Commit Graph

15052 Commits

Author SHA1 Message Date
rwatson
e2edde369a Audit the accepted (or rejected) username argument to setlogin(2).
(NB: This was likely a mismerge from XNU in audit support, where the
text argument to setlogin(2) is captured -- but as a text token,
whereas this change uses the dedicated login-name field in struct
audit_record.)

MFC after:	2 weeks
Sponsored by:	DARPA, AFRL
2016-08-20 20:28:08 +00:00
rwatson
d27d338583 Audit additional vnode information in the implementation of the
ftruncate(2) system call.  This was not required by the Common
Criteria, which needed only open-time audit.

MFC after:	2 weeks
Sponsored by:	DARPA, AFRL
2016-08-20 18:51:48 +00:00
markj
b3cc80b493 Don't set P2_PTRACE_FSTP in a process that invokes ptrace(PT_TRACE_ME).
Such processes are stopped synchronously by a direct call to
ptracestop(SIGTRAP) upon exec.
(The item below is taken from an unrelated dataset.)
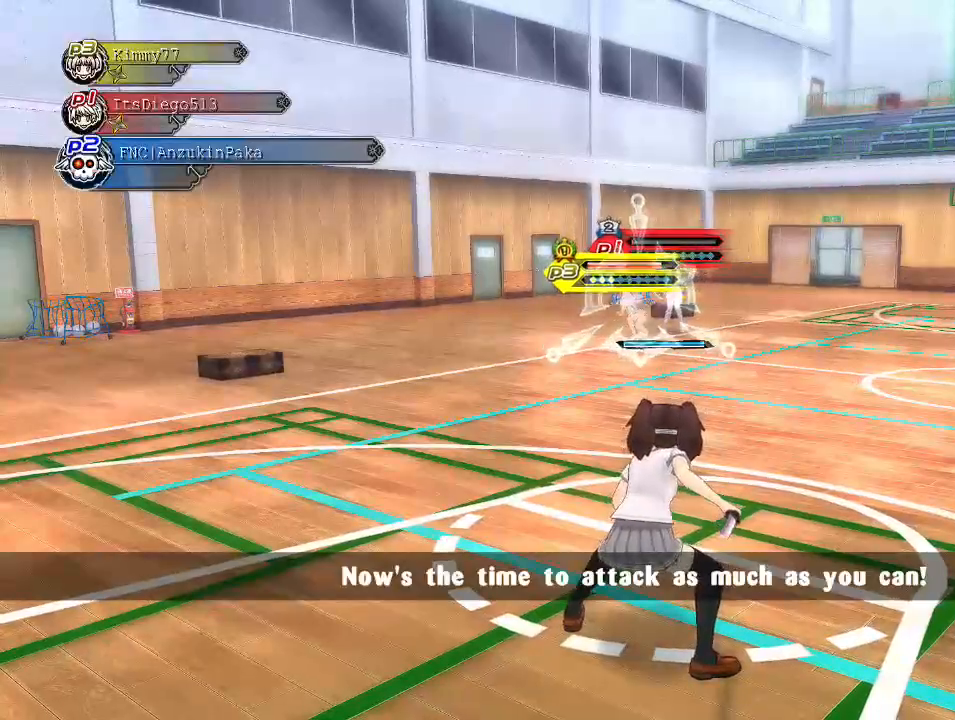
Gameplay with a controller (PlayStation layout); each line is a JSON object with the inputs held at the frame after it (dt_ms = milliseconds from this image to that frame). "events" lists button and stick changes between this image and that frame as [ms after this image, input, new state], when the widget could be followed in between.
{"dt_ms": 500, "buttons": [], "left_stick": "center", "right_stick": "center", "events": [[367, "TRIANGLE", "down"], [467, "TRIANGLE", "up"]]}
P2_PTRACE_FSTP causes the exec()ing thread
to suspend itself while waiting for a SIGSTOP that never arrives.

Reviewed by:	kib
MFC after:	3 days
Differential Revision:	https://reviews.freebsd.org/D7576
2016-08-19 17:57:14 +00:00
mmel
28257ccca8 INTRNG: Rework handling with resources. Partially revert r301453.
- Read interrupt properties at bus enumeration time and store
   it into global mapping table.
 - At bus_activate_resource() time, given mapping entry is resolved and
   connected to real interrupt source. A copy of mapping entry is attached
   to given resource.
 - At bus_setup_intr() time, mapping entry stored in resource is used
   for delivery of requested interrupt configuration.
 - For MSI/MSIX interrupts, mapping entry is created within
   pci_alloc_msi()/pci_alloc_msix() call.
 - For legacy PCI interrupts, mapping entry must be created within
   pcib_route_interrupt() by pcib driver itself.
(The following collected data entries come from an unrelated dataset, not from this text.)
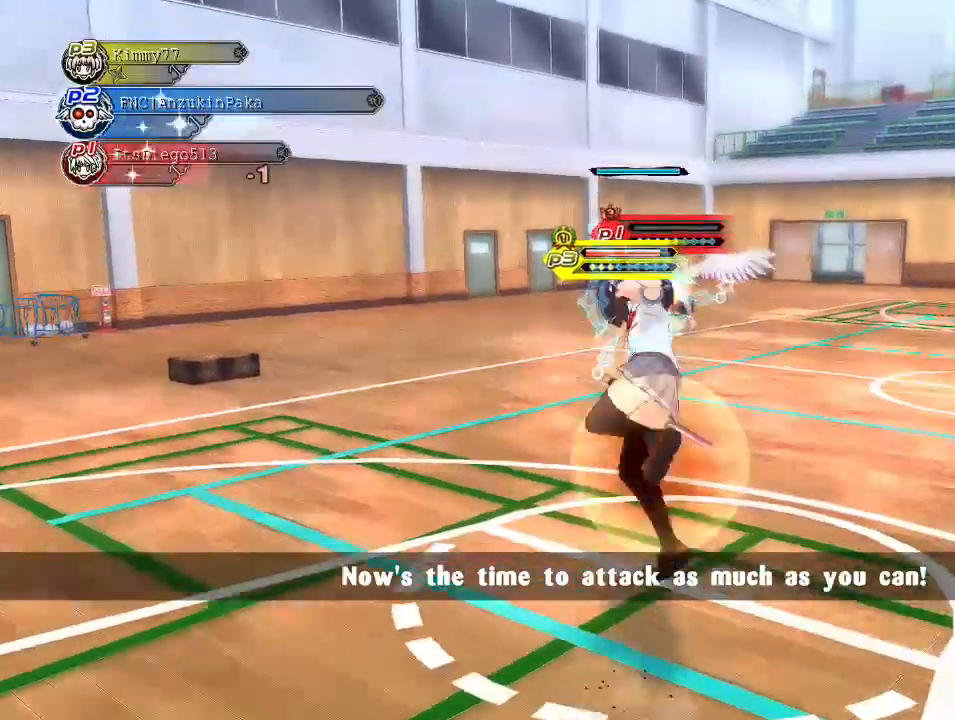
{"dt_ms": 500, "buttons": [], "left_stick": "center", "right_stick": "center", "events": []}
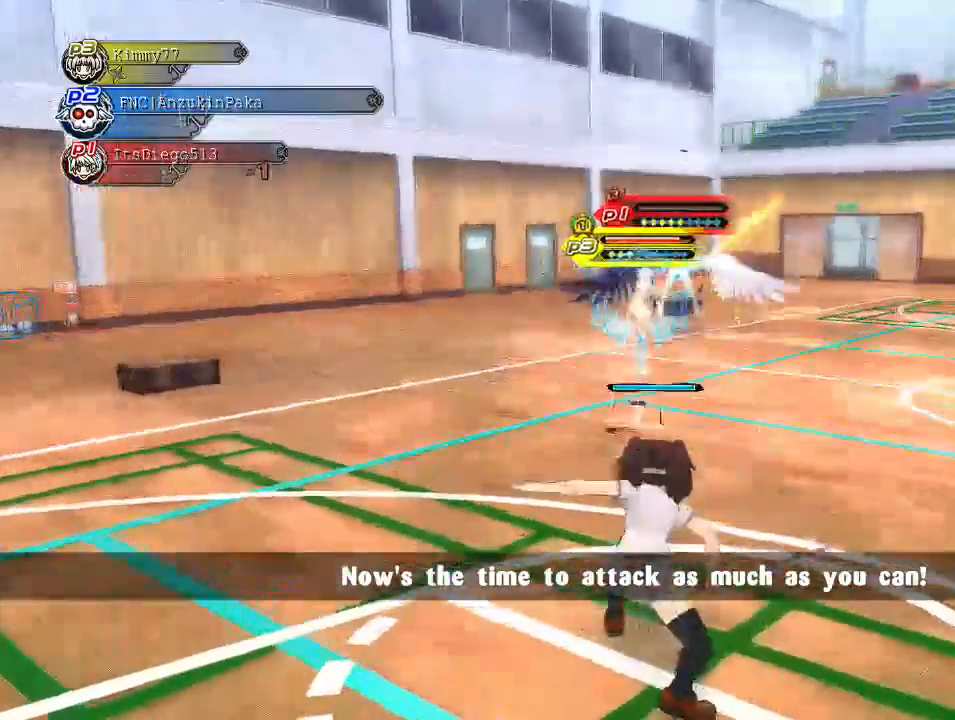
{"dt_ms": 500, "buttons": [], "left_stick": "center", "right_stick": "center", "events": []}
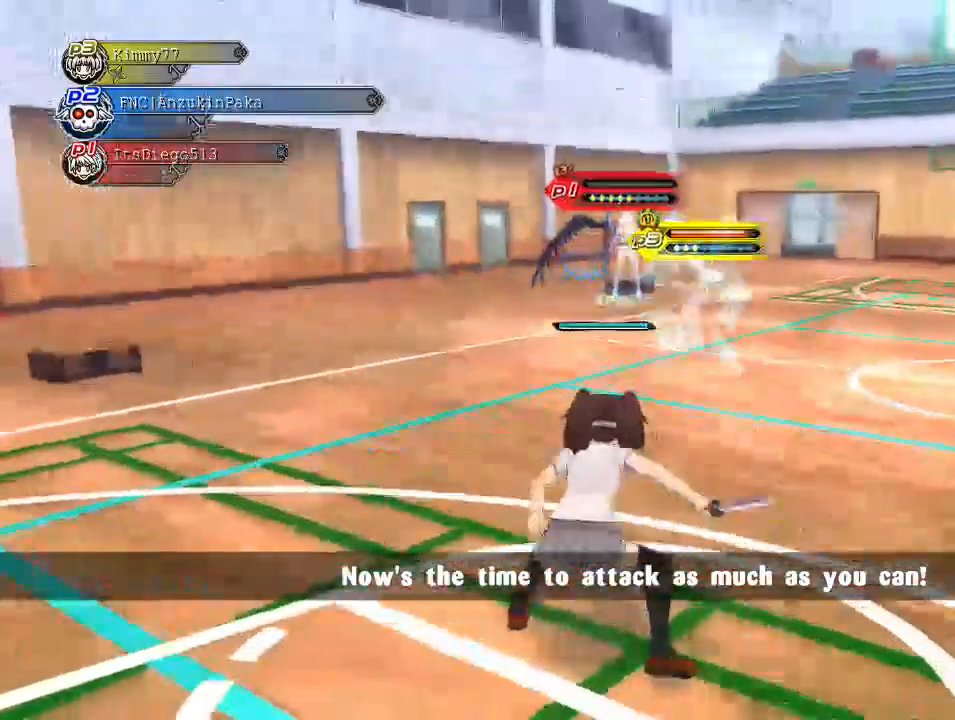
{"dt_ms": 500, "buttons": [], "left_stick": "center", "right_stick": "center", "events": []}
Reviewed by: nwhitehorn, andrew
Differential Revision: https://reviews.freebsd.org/D7493
2016-08-19 10:52:39 +00:00
markj
03e282f619 Correct a check for P2_PTRACE_FSTP in ptracestop().
MFC after:	1 day
2016-08-19 01:27:24 +00:00
gnn
956381ee95 Remove the obsolete and unused openbsd_poll system call. (Phase 2)
Reported by:	brooks
Reviewed by:	brooks, jhb
Differential Revision:	https://reviews.freebsd.org/D7548
2016-08-18 10:54:39 +00:00
gnn
14495cd3b7 Remove unusedd and obsolete openbsd_poll system call. (Phase 1)
Reported by:	brooks
Reviewed by:	brooks,jhb
Differential Revision:	https://reviews.freebsd.org/D7548
2016-08-18 10:50:40 +00:00
bdrewery
4eb119b8e7 Garbage collect _umtx_lock(2)/_umtx_unlock(2) references removed in r263318.
This has no real impact on the resulting libc.so file.

MFC after:	3 days
Sponsored by:	EMC / Isilon Storage Division
2016-08-17 10:20:05 +00:00
kib
5413d2d271 Remove duplicated code.
aio_aqueue() calls aio_init_aioinfo() as the first action. There is no
need to duplicate the code in kern_aio_fsync().
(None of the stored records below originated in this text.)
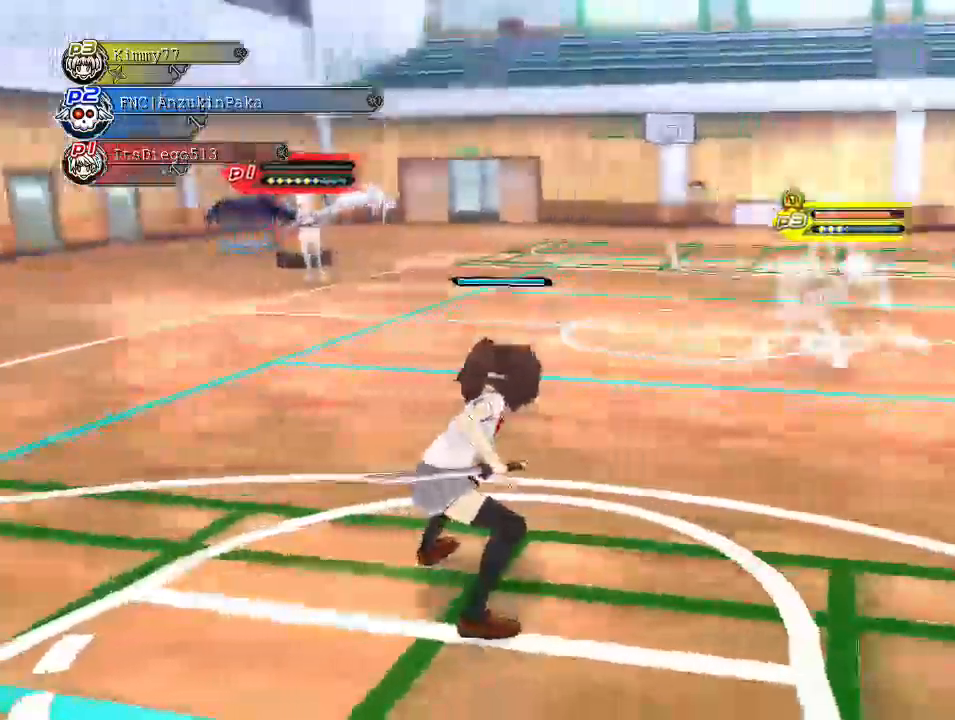
{"dt_ms": 1000, "buttons": [], "left_stick": "center", "right_stick": "center"}
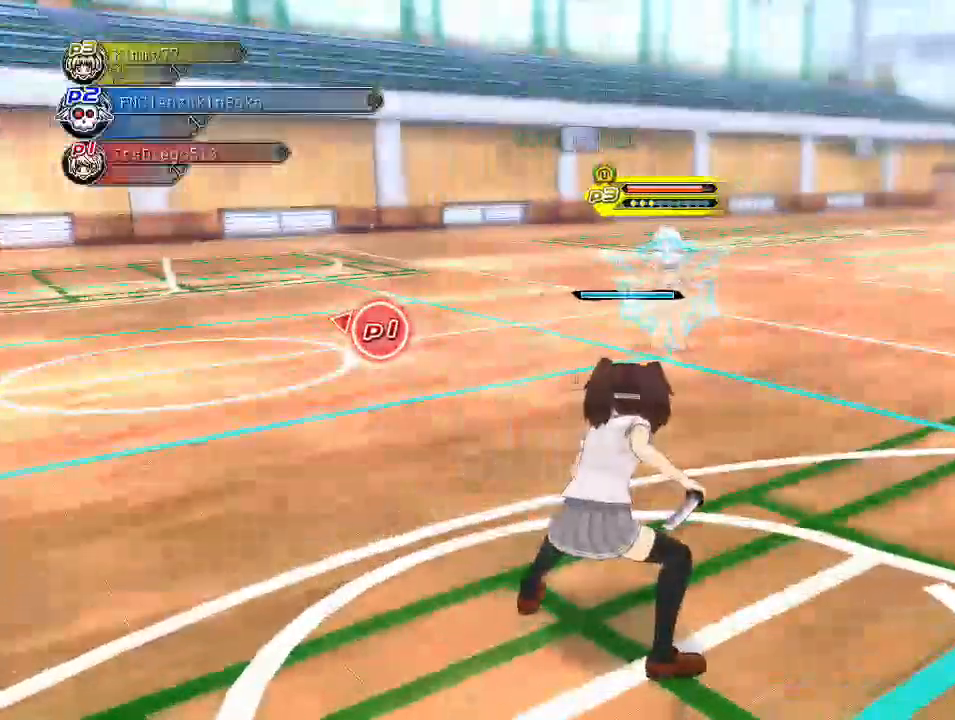
{"dt_ms": 500, "buttons": [], "left_stick": "center", "right_stick": "center", "events": []}
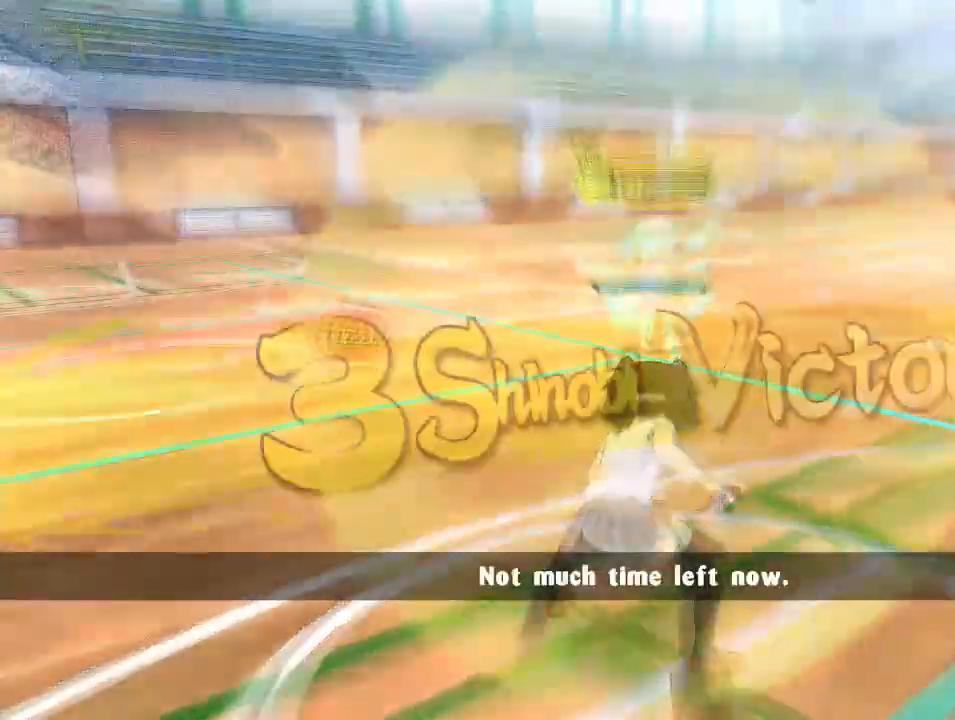
{"dt_ms": 500, "buttons": [], "left_stick": "center", "right_stick": "left", "events": [[383, "right_stick", "left"]]}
Also fix indent for aio_aqueue() definition.

Reviewed by:	jhb
Sponsored by:	The FreeBSD Foundation
MFC after:	1 week
Differential revision:	https://reviews.freebsd.org/D7523
2016-08-17 10:14:22 +00:00
kib
e56264ca17 Implement userspace gettimeofday(2) with HPET timecounter.
Right now, userspace (fast) gettimeofday(2) on x86 only works for
RDTSC.  For older machines, like Core2, where RDTSC is not C2/C3
invariant, and which fall to HPET hardware, this means that the call
has both the penalty of the syscall and of the uncached hw behind the
QPI or PCIe connection to the sought bridge.  Nothing can me done
against the access latency, but the syscall overhead can be removed.
System already provides mappable /dev/hpetX devices, which gives
straight access to the HPET registers page.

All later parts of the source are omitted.